I'm stunned. I had to cancel the install of Cassandra at the partitioning step because it insisted on resizing partitions.
I began the install for Cassandra and got to step 4 where partitions and mount points are specified. As I always do, I selected manual mode.
I was presented with the usual list of devices, sizes, filesystem types, and mount points. I just wanted to give new mount points to a few partitions, and leave the remainder of my partitions out of the install altogether.
Every partition was listed, and each was given a mount point except for the swap partitions. For the Bianca install I was able to eliminate entries from the list so they were not even in consideration. However, the only choices here were Undo Changes to Partitions, Edit Partition, and **Delete Partition**. I certainly didn't want to delete any partitions, they contain precious data. I simply didn't want this install to mount them at all, or even to know about them. (And if "delete partition" means take if off the list and it will be ignored then that has to be very clearly stated.)
/dev/hdb7 was going to be my root for this test install.
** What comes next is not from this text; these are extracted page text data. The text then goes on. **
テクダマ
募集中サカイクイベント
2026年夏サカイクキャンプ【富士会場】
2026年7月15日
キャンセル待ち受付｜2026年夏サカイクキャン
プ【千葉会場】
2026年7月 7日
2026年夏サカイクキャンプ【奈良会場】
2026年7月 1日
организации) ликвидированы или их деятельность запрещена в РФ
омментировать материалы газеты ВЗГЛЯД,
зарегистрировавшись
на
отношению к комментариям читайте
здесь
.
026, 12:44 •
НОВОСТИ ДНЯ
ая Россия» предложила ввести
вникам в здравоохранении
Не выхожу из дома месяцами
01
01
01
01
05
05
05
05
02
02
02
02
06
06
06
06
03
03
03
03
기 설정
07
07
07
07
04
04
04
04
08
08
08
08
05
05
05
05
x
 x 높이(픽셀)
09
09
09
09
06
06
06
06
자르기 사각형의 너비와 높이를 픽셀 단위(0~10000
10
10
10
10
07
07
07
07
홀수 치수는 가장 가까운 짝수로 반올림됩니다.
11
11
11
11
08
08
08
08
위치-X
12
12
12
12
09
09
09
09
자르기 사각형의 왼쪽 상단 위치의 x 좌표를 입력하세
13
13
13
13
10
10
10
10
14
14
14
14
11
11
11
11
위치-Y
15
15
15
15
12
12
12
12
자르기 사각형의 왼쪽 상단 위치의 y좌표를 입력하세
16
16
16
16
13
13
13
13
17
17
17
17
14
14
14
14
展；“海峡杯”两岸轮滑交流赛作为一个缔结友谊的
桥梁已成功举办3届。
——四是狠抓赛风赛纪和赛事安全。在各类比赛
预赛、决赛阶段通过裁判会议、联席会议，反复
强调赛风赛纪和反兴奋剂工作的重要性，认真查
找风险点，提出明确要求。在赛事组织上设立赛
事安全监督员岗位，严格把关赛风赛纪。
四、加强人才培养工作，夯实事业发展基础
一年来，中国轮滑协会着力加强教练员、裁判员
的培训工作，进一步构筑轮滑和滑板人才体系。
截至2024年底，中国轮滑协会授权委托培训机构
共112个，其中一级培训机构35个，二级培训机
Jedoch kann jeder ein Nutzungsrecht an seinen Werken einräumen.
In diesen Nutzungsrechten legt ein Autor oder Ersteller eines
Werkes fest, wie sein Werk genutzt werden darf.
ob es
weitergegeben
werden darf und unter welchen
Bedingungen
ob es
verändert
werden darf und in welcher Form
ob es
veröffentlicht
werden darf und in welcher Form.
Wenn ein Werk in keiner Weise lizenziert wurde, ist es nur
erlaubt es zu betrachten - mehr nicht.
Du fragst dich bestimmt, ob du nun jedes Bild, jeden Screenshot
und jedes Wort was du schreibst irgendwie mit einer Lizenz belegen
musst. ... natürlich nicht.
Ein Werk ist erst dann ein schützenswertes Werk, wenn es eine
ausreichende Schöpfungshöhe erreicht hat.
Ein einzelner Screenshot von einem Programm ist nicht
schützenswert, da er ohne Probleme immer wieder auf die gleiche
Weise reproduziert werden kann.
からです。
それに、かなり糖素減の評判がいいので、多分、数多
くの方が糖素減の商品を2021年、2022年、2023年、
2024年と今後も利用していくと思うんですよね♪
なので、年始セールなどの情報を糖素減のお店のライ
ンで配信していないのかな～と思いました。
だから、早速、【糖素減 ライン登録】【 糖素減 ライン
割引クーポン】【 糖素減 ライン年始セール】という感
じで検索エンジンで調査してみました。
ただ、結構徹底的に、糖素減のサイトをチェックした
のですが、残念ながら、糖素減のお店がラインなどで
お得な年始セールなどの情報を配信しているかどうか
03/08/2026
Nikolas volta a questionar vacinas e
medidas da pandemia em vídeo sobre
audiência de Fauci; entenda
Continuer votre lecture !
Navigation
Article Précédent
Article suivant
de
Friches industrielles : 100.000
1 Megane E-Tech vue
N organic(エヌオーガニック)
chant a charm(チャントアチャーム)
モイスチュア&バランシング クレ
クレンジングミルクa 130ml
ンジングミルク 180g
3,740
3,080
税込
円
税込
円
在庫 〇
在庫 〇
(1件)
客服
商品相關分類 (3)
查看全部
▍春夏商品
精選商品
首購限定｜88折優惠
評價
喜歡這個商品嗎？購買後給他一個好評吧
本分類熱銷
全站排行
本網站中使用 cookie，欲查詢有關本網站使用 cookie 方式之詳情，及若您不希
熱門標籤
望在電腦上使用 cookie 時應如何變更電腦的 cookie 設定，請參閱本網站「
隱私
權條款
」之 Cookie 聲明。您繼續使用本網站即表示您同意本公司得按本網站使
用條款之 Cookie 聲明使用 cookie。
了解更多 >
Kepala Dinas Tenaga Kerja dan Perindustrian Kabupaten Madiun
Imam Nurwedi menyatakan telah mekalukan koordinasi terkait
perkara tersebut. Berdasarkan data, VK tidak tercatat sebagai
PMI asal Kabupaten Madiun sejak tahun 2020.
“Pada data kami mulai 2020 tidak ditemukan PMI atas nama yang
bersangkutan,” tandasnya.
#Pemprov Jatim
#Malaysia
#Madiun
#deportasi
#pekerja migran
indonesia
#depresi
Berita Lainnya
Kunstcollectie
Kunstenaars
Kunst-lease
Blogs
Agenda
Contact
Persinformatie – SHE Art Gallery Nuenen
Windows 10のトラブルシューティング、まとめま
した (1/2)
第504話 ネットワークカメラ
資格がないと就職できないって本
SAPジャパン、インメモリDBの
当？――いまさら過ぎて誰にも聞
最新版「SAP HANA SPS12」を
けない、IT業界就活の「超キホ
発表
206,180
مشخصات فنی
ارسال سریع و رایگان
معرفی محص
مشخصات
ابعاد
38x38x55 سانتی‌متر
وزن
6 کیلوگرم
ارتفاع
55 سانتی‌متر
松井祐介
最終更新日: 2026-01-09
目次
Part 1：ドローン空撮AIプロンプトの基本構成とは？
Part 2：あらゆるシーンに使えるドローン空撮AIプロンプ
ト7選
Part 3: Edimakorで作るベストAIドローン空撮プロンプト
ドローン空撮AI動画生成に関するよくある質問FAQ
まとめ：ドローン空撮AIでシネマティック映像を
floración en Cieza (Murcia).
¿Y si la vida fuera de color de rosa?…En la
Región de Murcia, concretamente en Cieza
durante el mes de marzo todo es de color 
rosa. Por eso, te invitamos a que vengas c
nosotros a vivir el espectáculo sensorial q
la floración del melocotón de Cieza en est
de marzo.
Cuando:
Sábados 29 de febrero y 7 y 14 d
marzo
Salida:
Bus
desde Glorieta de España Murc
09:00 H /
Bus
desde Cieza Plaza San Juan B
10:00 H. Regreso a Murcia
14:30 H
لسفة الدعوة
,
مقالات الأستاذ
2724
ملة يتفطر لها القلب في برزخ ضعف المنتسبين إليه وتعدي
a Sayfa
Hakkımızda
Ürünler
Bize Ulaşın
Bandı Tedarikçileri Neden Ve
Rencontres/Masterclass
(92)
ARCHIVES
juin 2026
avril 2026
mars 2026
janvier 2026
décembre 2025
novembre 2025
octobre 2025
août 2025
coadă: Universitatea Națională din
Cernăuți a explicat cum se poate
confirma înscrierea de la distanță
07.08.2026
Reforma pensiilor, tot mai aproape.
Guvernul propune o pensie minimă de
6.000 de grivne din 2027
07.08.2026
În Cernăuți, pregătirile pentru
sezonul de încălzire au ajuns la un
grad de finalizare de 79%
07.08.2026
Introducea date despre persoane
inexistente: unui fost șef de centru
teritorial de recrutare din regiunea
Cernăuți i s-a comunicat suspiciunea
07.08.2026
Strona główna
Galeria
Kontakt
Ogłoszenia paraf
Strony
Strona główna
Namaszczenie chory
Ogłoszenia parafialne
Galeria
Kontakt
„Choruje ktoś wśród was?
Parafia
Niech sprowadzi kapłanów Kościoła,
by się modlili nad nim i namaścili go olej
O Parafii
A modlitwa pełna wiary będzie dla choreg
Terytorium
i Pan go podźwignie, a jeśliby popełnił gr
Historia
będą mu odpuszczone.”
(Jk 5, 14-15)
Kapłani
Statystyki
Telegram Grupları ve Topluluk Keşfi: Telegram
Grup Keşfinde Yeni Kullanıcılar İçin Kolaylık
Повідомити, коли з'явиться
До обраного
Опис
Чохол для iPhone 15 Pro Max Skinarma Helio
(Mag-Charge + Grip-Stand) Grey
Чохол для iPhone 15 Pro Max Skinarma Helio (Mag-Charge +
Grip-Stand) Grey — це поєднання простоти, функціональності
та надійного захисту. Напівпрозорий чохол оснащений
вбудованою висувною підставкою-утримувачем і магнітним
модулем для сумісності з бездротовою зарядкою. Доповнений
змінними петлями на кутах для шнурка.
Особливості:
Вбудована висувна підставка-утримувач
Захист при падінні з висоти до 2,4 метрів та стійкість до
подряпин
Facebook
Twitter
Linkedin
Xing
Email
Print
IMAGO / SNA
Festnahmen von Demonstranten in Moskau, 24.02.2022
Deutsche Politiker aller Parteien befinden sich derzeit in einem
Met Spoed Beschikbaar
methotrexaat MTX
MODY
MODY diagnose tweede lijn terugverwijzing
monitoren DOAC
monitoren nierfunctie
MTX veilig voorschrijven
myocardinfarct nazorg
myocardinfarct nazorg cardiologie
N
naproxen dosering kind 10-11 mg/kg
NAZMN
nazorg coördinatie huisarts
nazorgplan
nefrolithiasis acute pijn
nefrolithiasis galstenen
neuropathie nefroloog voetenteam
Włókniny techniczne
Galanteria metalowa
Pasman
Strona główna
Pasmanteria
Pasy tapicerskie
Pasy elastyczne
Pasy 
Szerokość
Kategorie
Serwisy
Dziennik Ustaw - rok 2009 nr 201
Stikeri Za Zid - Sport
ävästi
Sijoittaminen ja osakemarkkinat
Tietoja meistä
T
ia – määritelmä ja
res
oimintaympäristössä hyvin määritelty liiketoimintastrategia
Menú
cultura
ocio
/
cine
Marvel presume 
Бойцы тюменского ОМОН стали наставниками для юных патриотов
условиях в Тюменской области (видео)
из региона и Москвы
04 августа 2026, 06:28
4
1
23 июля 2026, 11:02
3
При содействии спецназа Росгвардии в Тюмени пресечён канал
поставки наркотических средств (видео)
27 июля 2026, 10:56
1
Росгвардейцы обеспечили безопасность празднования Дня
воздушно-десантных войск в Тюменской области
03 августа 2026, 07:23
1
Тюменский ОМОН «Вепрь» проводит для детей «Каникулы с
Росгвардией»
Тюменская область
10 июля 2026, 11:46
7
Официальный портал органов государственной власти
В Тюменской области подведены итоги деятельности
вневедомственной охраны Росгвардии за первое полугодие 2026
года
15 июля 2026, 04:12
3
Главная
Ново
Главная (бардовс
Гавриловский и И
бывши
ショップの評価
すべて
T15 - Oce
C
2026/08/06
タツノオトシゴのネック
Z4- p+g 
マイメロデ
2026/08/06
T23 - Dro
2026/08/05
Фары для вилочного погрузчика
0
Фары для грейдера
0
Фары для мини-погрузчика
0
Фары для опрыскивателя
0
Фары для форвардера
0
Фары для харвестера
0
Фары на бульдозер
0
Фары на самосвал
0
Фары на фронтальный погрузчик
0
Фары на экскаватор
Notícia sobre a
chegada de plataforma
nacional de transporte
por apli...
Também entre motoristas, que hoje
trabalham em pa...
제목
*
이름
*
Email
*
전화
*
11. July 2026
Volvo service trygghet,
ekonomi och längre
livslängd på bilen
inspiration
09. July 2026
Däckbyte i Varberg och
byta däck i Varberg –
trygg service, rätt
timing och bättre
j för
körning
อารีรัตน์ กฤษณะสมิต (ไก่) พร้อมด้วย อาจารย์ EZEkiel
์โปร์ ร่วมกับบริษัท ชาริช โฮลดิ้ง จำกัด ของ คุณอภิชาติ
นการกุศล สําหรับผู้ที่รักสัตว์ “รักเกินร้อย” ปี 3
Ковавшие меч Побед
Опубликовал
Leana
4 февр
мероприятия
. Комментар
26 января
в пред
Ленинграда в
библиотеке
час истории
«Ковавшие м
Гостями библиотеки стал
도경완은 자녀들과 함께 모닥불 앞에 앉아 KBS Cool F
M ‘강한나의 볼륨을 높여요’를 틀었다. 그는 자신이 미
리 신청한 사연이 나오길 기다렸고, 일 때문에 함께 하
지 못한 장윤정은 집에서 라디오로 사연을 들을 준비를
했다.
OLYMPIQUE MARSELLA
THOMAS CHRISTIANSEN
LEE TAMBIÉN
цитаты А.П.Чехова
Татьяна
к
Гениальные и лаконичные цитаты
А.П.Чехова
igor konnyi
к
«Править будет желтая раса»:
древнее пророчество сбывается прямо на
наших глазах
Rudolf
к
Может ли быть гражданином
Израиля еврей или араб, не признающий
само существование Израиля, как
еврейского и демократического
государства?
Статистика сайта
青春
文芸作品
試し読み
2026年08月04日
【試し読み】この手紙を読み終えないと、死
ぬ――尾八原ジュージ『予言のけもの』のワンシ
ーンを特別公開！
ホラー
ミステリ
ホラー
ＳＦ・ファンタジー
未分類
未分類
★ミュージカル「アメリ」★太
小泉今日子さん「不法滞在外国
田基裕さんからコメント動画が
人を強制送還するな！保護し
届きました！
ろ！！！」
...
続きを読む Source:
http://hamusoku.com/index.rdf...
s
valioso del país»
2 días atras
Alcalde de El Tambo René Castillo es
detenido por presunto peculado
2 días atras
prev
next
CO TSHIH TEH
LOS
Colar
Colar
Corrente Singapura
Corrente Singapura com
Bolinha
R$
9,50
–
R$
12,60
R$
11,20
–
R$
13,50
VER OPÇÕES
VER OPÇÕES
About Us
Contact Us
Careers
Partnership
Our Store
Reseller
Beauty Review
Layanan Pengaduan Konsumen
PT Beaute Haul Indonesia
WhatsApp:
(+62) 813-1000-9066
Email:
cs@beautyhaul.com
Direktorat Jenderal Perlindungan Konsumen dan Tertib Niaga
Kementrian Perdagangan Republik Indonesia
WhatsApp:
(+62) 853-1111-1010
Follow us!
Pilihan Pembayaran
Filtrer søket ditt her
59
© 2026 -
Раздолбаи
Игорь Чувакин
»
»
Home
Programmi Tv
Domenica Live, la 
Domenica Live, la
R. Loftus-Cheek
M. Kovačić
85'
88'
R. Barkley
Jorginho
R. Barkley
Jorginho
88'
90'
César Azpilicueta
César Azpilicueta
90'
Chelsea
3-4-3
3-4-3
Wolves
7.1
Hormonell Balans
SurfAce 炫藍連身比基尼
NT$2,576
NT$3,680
I clicked edit partition. Immediately I noted that the partition size given in the dialog wasn't even close to the original partition size. Further, I was unable to change the suggested 3000MB to 11005MB as it was originally because the number only went as high as 11000MB (first it suggested 764MB but after clicking the arrow it jumped to 3000MB as a minimum). I decided to leave it blank, hoping that it would maintain the original size. After all, I just wanted to change the mount point. After clicking ok a warning popped up, and claimed that before any resizing it must first apply prior changes which cannot be undone. This was a bad omen. I clicked ok. After scanning the disk, the new size showed as 3005MB, a far cry from 11005MB. All I wanted was to change a mount point, and it forces me to resize things and ambiguously threaten my precious information.
That's when I canceled the installation, stunned.
If anyone can tell me I've missed something obvious, then I'll be grateful if you do. I find it unfathomable that anyone would devise a manual partitioning scheme that insists upon resizing partitions. That's why I'm suspicious that I've missed something.